Personal information
- Full name: David Gourdis
- Date of birth: 14 March 1989 (age 36)
- Original team(s): Subiaco (WAFL)
- Draft: 1st overall, 2007 PSD Richmond
- Height: 193 cm (6 ft 4 in)
- Weight: 93 kg (205 lb)
- Position(s): Full Back/Full Forward

Playing career^{1}
- Years: Club / Games (Goals)
- 2010–2011: Richmond / 4 (0)
- ^{1} Playing statistics correct to the end of 2011.

= David Gourdis =

Australian rules footballer

David Gourdis (born 14 March 1989) is a former Australian rules football player for the Richmond Football Club.

Originally from Carine, Western Australia, Gourdis played junior football for Western Australian Football League club Subiaco, but was overlooked at the 2007 AFL draft, despite ranking no.1 in the 20m sprint (2.3 sec), and no.1 in the running vertical jump (101 cm), at the AFL Draft Camp in Canberra. However, in December 2007, Richmond selected Gourdis with their number 1 pick in the 2007 Pre-Season Draft.

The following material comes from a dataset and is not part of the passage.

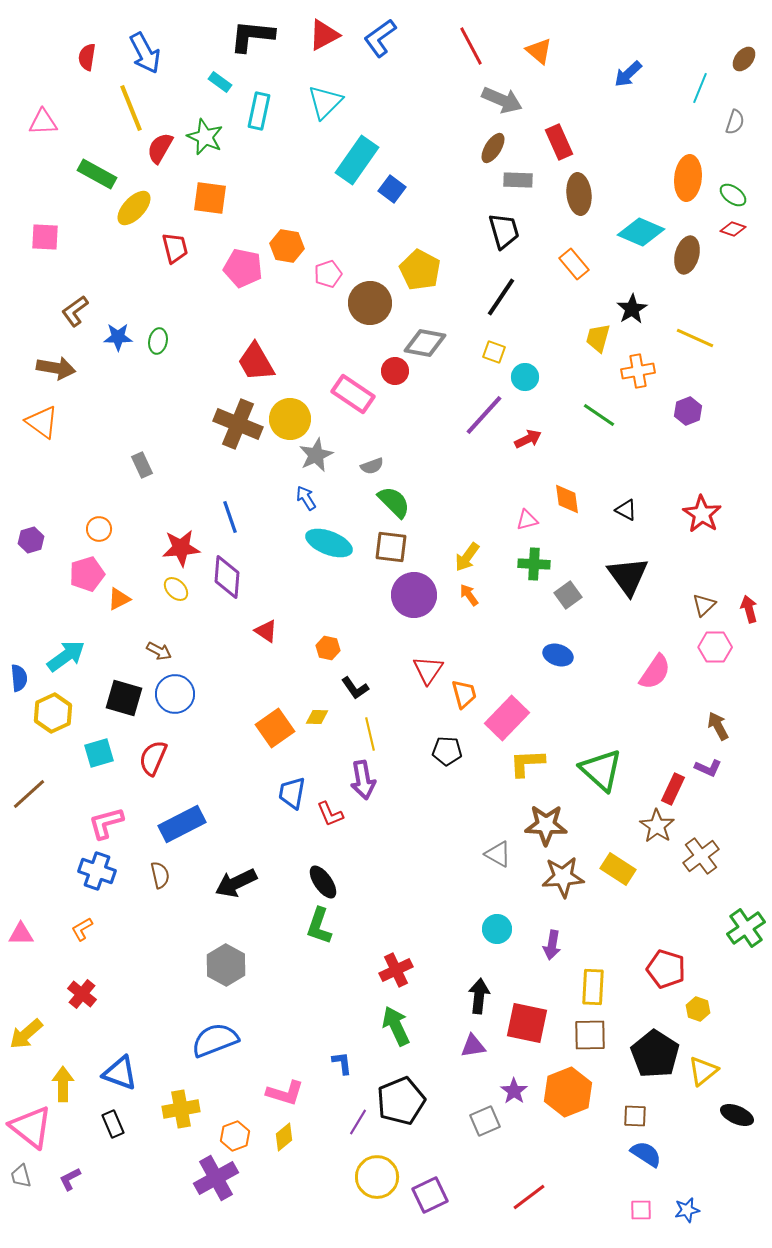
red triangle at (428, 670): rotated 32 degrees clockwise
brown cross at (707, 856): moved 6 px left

Unable to break into Richmond's senior team, Gourdis was delisted at the end of the 2008 AFL season before being re-drafted by Richmond at the 2008 AFL Rookie draft.

Gourdis made his AFL debut on 14 August 2010, in Round 20 of the 2010 AFL season, against Carlton at the Melbourne Cricket Ground (MCG) and after playing four senior games for Richmond across 2010 and 2011, Gourdis was delisted by Richmond on 30 November 2011.